Wichtiger sei, die Probleme im Land zu lösen, dann werde der Zuspruch für die Rechtspartei wieder kleiner. "Die Nazi-Keule, die bringt uns nicht weiter", sagte Merz. Er erneuerte die Zusage, mit der AfD nicht politisch zusammenarbeiten zu wollen, räumte aber ein, dass eine Abgrenzung auf kommunaler Ebene manchmal schwierig sei - dies gelte aber für alle Parteien.

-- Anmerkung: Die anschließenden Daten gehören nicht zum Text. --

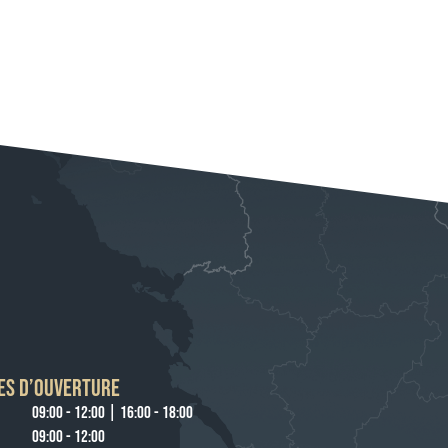
ES D’OUVERTURE
09:00 - 12:00 | 16:00 - 18:00
09:00 - 12:00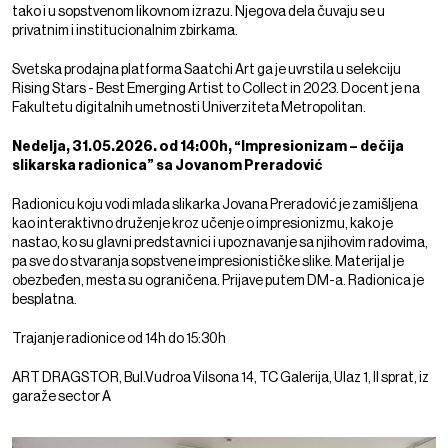
tako i u sopstvenom likovnom izrazu. Njegova dela čuvaju se u
privatnim i institucionalnim zbirkama.
Svetska prodajna platforma Saatchi Art ga je uvrstila u selekciju
Rising Stars - Best Emerging Artist to Collect in 2023. Docent je na
Fakultetu digitalnih umetnosti Univerziteta Metropolitan.
Nedelja, 31.05.2026. od 14:00h, “Impresionizam – dečija
slikarska radionica” sa Jovanom Preradović
Radionicu koju vodi mlada slikarka Jovana Preradović je zamišljena
kao interaktivno druženje kroz učenje o impresionizmu, kako je
nastao, ko su glavni predstavnici i upoznavanje sa njihovim radovima,
pa sve do stvaranja sopstvene impresionističke slike. Materijal je
obezbeđen, mesta su ograničena. Prijave putem DM-a. Radionica je
besplatna.
Trajanje radionice od 14h do 15:30h
ART DRAGSTOR, Bul.Vudroa Vilsona 14, TC Galerija, Ulaz 1, II sprat, iz
garaže sector A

Schwesig sieht AfD unter Druck
Auslöser für die Proteste sind die Enthüllungen des Recherchezentrums Correctiv über ein Treffen von Rechtsextremisten am 25. November, an dem AfD-Politiker sowie einzelne Mitglieder der CDU und der sehr konservativen Werteunion in Potsdam teilgenommen hatten. Der frühere Kopf der rechtsextremen Identitären Bewegung in Österreich, Martin Sellner, hatte bei dem Treffen nach eigenen Angaben über "Remigration" gesprochen. Wenn Rechtsextremisten den Begriff verwenden, meinen sie in der Regel, dass eine große Zahl von Menschen ausländischer Herkunft das Land verlassen soll - auch unter Zwang.
Mecklenburg-Vorpommerns Ministerpräsidentin Manuela Schwesig erklärte im Berliner "Tagesspiegel", sie habe den Eindruck, dass die AfD durch die Demonstrationen unter Druck gerate. "Wir erleben etwas ganz Neues: Einen massenhaften Protest gegen eine in Teilen rechtsextreme Partei. Die vielen Demos machen den Demokraten Mut."
Ein Teil der Bevölkerung teile Inhalte und Parolen der AfD, er sei auch mit einer besseren Arbeit der Ampel-Regierung aus SPD, Grünen und FDP nicht zu überzeugen, sagte Schwesig. "Entscheidend aber ist, wie stark die AfD Protestwähler für sich gewinnt. Genau diese Wähler wollen und können wir zurückgewinnen", sagte sie. Geeignet dazu seien "Bürgerdialoge, Investitionen in Infrastruktur, Gespräche auf Augenhöhe statt Entscheidungen über die Köpfe hinweg".